Combining all of the things skaters are interested in, and good at, under one roof, can help you:
- Achieve social rather than commercial objectives. In order to access that all-important public funding in a legitimate way, and achieve the kind of things that may stop us all burning in hell for the ignorant-ass hip hop and metal we listen to, linking the use of space with meaningful objectives is paramount.
Creative thinking can link what is necessary for public funding with what you would want to achieve for a productive, inclusive skate scene - diversity in terms of age, gender, ethnicity and socio-economic background; harnessing the efforts of volunteers who'll give you their time just for the dumb fucking love of it; and connecting to and supporting other ventures across the scene (local shops and companies - in and connected to skateboarding).
Despite the excitement generated by the Bryggeriet school documentary, I would be very surprised if Britain were ever to host something similarly progressive-minded - given the leap of faith required to let kids learn by doing what they love (remembering that Bryggeriet is so much more than just allowing kids to skate in sports curricula, which is occurring in the UK). Michael Gove, for all his talk on freeing up creativity in schools, is no progressive.
But, if we want - and I certainly do - skateboarding to embrace and benefit a wider demograph than upper-middle class 18-25 year old white males in Supreme 5-panels/ Teutonic side-partings (they'll be fine, indoor park or no, there's still Instagram) - the loss of an indoor park provides opportunity to think of the kind of stuff that should happen to secure our scene in the long-term.
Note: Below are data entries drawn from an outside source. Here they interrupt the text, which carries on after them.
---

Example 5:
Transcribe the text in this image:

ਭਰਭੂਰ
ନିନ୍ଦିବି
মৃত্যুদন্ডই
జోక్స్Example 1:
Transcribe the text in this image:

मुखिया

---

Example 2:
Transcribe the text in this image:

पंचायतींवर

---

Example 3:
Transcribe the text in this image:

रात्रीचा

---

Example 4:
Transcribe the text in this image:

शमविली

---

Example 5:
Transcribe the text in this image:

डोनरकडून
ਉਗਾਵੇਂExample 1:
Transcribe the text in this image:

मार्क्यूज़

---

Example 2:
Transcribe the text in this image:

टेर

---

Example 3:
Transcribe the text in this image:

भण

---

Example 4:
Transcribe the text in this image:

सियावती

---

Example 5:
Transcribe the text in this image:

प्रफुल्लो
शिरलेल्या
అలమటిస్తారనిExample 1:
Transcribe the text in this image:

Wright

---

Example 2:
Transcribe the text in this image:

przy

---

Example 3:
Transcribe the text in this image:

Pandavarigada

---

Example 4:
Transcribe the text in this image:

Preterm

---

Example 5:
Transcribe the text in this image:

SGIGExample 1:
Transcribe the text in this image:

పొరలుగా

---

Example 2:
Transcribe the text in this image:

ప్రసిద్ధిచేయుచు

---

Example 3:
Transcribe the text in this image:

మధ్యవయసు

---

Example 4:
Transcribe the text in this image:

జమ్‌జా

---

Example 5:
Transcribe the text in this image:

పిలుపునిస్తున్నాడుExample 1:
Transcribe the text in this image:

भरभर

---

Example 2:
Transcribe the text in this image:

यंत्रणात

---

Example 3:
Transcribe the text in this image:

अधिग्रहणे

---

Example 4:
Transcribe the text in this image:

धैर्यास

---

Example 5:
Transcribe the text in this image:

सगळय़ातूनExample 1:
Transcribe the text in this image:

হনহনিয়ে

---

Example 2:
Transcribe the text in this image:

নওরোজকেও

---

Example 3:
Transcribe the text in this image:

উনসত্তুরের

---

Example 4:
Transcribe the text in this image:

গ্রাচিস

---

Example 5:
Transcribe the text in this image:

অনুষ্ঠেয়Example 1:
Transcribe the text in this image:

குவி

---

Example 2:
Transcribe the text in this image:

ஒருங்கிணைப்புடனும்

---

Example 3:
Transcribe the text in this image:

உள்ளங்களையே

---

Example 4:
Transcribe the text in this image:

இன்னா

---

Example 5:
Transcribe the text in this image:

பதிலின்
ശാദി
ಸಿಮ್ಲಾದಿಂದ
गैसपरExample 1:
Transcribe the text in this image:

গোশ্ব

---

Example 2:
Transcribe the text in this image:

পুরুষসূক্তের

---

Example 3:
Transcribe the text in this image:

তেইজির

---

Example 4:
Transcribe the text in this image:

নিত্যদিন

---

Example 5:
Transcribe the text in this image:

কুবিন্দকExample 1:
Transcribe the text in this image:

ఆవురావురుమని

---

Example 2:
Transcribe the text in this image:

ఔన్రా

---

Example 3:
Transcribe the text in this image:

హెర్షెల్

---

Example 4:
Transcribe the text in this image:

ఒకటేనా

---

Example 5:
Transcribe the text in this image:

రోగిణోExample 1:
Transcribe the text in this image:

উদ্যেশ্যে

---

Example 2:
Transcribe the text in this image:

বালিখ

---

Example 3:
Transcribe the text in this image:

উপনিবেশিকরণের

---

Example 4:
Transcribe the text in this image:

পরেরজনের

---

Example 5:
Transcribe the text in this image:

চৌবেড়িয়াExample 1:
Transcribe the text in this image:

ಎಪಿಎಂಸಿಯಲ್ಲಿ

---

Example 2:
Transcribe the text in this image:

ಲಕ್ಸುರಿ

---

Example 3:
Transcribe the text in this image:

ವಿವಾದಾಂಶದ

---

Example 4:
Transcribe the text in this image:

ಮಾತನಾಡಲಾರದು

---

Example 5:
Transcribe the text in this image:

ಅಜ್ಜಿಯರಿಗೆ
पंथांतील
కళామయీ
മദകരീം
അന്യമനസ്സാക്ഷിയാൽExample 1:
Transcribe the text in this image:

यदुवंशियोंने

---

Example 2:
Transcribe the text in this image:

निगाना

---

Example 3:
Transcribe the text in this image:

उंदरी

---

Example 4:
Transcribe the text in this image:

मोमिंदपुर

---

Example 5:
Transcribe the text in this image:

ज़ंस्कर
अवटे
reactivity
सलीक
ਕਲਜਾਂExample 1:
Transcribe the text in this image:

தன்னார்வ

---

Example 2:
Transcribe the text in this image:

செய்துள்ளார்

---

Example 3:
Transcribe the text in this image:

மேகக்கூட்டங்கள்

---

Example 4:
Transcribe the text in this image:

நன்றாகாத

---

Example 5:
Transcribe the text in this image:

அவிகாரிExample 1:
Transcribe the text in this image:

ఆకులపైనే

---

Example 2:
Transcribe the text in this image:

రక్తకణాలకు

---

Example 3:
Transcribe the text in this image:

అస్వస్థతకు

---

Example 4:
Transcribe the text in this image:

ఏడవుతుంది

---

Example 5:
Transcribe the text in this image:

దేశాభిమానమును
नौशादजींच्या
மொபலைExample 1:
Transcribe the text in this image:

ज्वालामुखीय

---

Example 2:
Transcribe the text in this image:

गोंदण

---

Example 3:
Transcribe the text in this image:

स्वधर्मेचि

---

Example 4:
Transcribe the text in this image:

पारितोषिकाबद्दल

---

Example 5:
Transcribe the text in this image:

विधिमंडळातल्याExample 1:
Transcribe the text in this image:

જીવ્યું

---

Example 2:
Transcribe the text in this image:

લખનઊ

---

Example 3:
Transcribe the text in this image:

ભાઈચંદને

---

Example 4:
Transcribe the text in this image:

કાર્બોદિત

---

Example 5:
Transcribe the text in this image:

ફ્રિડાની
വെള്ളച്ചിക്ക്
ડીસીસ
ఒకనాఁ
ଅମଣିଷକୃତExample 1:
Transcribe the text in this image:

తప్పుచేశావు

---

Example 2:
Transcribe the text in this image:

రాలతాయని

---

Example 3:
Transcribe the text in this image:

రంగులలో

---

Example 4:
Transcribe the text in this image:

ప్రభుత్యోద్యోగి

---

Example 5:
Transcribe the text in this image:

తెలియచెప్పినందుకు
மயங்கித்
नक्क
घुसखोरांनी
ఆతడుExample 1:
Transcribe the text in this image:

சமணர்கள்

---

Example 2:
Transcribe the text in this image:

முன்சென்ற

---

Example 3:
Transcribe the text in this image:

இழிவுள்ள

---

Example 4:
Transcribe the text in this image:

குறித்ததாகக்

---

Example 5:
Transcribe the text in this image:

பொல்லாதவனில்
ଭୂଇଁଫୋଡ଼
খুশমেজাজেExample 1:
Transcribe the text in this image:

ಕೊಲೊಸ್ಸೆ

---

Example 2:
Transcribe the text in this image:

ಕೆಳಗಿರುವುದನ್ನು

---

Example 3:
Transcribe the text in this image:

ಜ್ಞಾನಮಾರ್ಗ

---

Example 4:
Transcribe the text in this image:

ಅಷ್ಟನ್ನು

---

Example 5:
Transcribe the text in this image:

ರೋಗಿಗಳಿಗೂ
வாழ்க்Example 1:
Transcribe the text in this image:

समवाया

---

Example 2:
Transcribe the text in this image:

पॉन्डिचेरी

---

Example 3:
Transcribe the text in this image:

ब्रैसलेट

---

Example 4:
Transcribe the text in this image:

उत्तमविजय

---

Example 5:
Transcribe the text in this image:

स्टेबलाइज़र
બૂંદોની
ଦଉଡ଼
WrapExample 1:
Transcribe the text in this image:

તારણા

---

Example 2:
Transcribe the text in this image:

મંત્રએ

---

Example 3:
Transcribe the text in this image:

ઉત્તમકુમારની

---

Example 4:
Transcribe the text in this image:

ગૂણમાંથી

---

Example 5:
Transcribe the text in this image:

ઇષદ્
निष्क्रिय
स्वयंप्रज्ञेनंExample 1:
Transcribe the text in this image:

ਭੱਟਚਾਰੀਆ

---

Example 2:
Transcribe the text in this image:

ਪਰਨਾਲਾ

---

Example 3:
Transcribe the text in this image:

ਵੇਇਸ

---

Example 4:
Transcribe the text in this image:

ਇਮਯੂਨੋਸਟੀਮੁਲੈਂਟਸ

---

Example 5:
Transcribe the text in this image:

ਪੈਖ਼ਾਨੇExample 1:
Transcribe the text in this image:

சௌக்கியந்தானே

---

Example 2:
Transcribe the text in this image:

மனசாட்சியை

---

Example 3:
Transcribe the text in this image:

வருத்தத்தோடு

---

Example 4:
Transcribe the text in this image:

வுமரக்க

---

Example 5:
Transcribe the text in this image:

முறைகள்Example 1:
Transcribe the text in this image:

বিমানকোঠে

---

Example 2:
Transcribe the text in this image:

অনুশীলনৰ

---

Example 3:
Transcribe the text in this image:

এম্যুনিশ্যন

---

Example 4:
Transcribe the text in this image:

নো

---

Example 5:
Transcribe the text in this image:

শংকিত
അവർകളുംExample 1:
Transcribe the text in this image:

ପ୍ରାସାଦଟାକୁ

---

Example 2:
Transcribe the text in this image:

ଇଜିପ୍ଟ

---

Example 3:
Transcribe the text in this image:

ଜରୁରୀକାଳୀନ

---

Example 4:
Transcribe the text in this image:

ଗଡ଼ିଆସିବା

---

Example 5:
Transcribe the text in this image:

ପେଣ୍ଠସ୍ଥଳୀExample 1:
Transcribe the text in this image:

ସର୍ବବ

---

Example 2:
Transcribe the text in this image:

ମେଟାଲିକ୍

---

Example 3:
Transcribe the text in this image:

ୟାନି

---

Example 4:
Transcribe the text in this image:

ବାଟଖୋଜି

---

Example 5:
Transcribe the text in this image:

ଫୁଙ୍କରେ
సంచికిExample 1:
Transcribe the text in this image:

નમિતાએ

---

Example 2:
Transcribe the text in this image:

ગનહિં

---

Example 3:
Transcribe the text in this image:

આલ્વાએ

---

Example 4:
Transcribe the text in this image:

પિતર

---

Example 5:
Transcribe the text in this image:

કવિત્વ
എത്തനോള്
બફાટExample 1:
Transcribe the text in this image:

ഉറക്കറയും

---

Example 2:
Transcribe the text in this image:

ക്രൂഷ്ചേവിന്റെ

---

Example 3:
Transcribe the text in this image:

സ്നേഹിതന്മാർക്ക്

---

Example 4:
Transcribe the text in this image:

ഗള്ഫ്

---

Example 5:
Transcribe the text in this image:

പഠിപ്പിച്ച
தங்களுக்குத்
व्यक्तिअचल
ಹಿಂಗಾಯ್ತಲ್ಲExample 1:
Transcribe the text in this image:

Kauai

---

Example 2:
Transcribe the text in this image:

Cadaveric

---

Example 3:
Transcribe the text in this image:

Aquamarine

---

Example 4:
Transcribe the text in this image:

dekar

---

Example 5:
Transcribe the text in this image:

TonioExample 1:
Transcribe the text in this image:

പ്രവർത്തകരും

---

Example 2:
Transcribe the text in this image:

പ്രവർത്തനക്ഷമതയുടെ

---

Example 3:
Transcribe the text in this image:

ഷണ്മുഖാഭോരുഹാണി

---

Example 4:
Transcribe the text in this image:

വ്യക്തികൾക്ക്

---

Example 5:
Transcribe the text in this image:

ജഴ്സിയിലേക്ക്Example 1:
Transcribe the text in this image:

Skate lessons for young kids - boys AND girls, working with local schools and (most importantly) Academies in more deprived areas; getting parents participating rather than just standing there worriedly... 'rad dad'/mum' shouldn't be a derogatory term (Telegraph columnists can go sit in a puddle); Working with Broadway and the Contemporary to build on those film and art links.... some of the output brothers casually shit out and bung on youtube stands up pretty good.
I'm sure brothers in progressively minded parks like X-Site and the House are already nailing much of this. But I live in Nottingham - and a lack of an indoor park will hurt come October.